Desvincular seria crime

É muito importante que o presidente Lula tome nota do que está dizendo o economista José Pastore, em contraposição ao que defende um de seus principais conselheiros – o ministro-chefe da Casa Civil, José Dirceu. Enquanto este, ainda convalescendo do Waldogate, defende a desvinculação do salário mínimo dos benefícios pagos pela Previdência Social, aquele avisa que nada seria mais truculento que a infeliz e nada original medida sugerida. Seria matar os aposentados de salário mínimo para não atrapalhar as contas públicas.

Se a Previdência depende de quem contribui, o grande rombo não está no descontrole gerado por um salário mínimo maior e, sim, pela falência do sistema que é decretada pela informalidade que nada paga. Em outras palavras, pelos desempregados da República que aguardam o cumprimento de uma promessa de dez milhões de novos empregos. Estima-se que 48 milhões de pessoas estejam sobrevivendo diariamente no mercado informal de trabalho. Isto, segundo Pastore, significa que sessenta por cento dos brasileiros que trabalham nada pagam aos cofres do INSS.

Os argumentos do economista são convincentes. Em recente artigo publicado no jornal O Estado de S. Paulo, Pastore critica tanto os que se enfileiram atrás dos argumentos do presidente Lula, para quem dar mais que R$ 20 seria irresponsabilidade, quanto nos que imaginam a desvinculação como uma espécie de ovo de Colombo, permitindo o cumprimento da promessa da dobra do valor do mínimo, mas arrochando para muito além do suportável a vida dos aposentados. “Se os beneficiários da Previdência Social têm que viver hoje em dia com menos de US$ 1,50 por dia, o que deseja essa gente que almeja a referida desvinculação?”, pergunta o economista.

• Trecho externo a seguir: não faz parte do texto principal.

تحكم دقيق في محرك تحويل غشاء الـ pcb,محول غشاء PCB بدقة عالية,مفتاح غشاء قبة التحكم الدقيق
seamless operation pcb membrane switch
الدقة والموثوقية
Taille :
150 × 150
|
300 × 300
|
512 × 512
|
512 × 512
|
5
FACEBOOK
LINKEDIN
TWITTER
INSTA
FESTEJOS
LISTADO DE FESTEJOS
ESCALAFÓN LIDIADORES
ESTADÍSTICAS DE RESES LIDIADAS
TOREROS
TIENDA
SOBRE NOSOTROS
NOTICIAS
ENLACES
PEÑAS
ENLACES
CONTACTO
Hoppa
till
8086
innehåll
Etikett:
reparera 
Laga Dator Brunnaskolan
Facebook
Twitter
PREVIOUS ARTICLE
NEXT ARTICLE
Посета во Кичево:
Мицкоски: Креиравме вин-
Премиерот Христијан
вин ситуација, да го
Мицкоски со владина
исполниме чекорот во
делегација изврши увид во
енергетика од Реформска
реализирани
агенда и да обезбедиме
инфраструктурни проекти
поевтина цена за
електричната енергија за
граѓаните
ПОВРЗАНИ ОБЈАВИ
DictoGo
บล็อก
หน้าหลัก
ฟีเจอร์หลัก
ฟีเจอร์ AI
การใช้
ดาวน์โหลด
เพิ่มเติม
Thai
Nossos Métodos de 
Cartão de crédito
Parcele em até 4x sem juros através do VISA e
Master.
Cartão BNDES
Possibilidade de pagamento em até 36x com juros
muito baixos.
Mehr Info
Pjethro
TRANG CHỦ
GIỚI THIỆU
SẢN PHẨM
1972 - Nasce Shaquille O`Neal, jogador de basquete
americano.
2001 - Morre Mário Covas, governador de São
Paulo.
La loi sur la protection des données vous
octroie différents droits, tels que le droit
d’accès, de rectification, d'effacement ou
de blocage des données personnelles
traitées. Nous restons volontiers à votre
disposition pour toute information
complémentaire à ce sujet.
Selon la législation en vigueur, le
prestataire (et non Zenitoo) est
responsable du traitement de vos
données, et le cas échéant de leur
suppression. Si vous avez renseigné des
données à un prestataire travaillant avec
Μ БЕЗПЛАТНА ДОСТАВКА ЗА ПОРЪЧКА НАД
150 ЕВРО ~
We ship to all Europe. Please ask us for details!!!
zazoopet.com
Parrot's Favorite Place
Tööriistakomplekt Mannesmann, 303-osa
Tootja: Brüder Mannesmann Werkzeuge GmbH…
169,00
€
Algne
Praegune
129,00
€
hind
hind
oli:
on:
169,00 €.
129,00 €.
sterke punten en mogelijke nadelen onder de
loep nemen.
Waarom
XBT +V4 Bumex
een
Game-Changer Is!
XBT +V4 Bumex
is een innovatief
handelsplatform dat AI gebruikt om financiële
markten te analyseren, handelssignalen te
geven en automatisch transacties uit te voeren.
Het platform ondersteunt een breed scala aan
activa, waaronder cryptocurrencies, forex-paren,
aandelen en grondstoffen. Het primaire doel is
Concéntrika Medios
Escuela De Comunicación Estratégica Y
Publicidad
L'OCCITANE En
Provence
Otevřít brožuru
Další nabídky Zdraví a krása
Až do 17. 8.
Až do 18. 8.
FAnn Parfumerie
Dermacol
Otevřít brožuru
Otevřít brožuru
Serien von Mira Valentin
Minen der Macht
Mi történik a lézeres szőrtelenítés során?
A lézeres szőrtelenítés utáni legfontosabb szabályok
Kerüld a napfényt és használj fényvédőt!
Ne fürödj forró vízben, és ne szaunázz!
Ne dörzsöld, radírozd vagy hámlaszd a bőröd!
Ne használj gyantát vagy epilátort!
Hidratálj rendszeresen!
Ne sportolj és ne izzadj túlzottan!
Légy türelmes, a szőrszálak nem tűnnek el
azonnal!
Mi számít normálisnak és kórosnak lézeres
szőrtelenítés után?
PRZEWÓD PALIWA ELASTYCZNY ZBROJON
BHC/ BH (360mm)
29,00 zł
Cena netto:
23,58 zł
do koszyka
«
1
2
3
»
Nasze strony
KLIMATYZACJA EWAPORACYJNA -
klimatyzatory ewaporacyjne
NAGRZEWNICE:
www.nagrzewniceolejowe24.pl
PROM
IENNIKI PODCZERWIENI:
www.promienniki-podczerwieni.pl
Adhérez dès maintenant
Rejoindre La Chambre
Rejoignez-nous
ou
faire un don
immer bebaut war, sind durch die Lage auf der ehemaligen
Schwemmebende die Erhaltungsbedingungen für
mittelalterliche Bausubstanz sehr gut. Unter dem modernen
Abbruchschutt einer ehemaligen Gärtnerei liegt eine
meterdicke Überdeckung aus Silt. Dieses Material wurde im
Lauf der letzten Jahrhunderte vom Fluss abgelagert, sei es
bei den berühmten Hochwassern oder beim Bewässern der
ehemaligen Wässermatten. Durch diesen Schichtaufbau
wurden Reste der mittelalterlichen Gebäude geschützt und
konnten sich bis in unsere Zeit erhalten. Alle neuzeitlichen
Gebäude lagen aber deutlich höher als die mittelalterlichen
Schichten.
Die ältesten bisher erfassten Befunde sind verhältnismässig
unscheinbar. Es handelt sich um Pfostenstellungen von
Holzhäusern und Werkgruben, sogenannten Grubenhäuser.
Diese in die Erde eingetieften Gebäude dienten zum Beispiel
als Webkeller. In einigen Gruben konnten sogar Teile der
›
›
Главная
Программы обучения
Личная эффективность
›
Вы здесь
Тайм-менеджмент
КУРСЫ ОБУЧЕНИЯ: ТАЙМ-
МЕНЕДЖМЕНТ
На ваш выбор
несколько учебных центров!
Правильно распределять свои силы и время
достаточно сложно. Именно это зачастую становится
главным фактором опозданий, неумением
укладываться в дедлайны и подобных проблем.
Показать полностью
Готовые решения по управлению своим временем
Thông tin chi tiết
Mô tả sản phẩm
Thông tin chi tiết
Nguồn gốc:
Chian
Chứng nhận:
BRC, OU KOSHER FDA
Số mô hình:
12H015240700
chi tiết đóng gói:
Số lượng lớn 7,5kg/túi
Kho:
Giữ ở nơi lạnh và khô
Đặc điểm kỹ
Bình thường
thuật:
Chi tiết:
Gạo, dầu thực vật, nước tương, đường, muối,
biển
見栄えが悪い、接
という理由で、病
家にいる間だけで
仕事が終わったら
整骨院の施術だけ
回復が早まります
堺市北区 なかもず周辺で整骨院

Para enfrentar o problema com o realismo necessário seria preciso que políticos e governantes tivessem coragem de colocar o dedo onde está, realmente, a ferida – essa avalanche de pessoas mergulhada no diário milagre da informalidade que, a despeito de nada pagarem para a Previdência, gozam de benefícios universais (não esquecer que, na outra ponta, existem os que, com múltiplas e milionárias aposentadorias, gozam de privilégios universais “irrevogáveis” e “irrenunciáveis”). E para enfrentar o problema da informalidade é preciso operar, segundo Pastore, “mudanças amplas – e não tópicas – na legislação trabalhista e previdenciária”.

Infelizmente a reforma trabalhista foi deixada de lado (em parte pela obstrução sistemática então operada pelo PT) durante o governo de Fernando Henrique Cardoso, da mesma forma que vem sendo protelada pelo PT, agora no governo. E nossa gigantesca informalidade é produzida mais pelo arcabouço de leis injustas e hipócritas, que garantem direitos, mas não imaginam de onde podem esses direitos ser alimentados, que pelas sempre múltiplas oportunidades oferecidas pelo enorme mercado brasileiro. A imensa e freqüentemente injusta carga tributária, o peso dos encargos sociais sobre os salários formais, que chega a ser maior que o próprio salário, o arrocho no Imposto de Renda, o custo da burocracia (que gera uma não menos custosa margem de corrupção), tudo isso está empurrando o brasileiro para uma realidade que nada tem a ver com a legislação que, não raro, orgulha uns e outros por ser “de primeiro mundo”. Mas que primeiro mundo é esse que vegeta num salário mínimo de fome e sem perspectivas de melhora, exceto se for desvinculado… exatamente de quem passa fome?

Ainda bem que as reações à proposta de José Dirceu não foram as melhores nem mesmo dentro do partido que ele ainda imagina indiretamente presidir. O senador Paulo Paim, que se notabilizou pela sua luta intransigente em defesa de um salário mínimo maior, acha que o malsinado palpite do ministro foi “um escorregão”, “um grande erro político” que não seria sequer levado em conta pelo presidente Lula. Não foi, aliás, o primeiro erro de Dirceu. Este também não pode ser atribuído à “in-com-pe-tên-cia” de terceiros.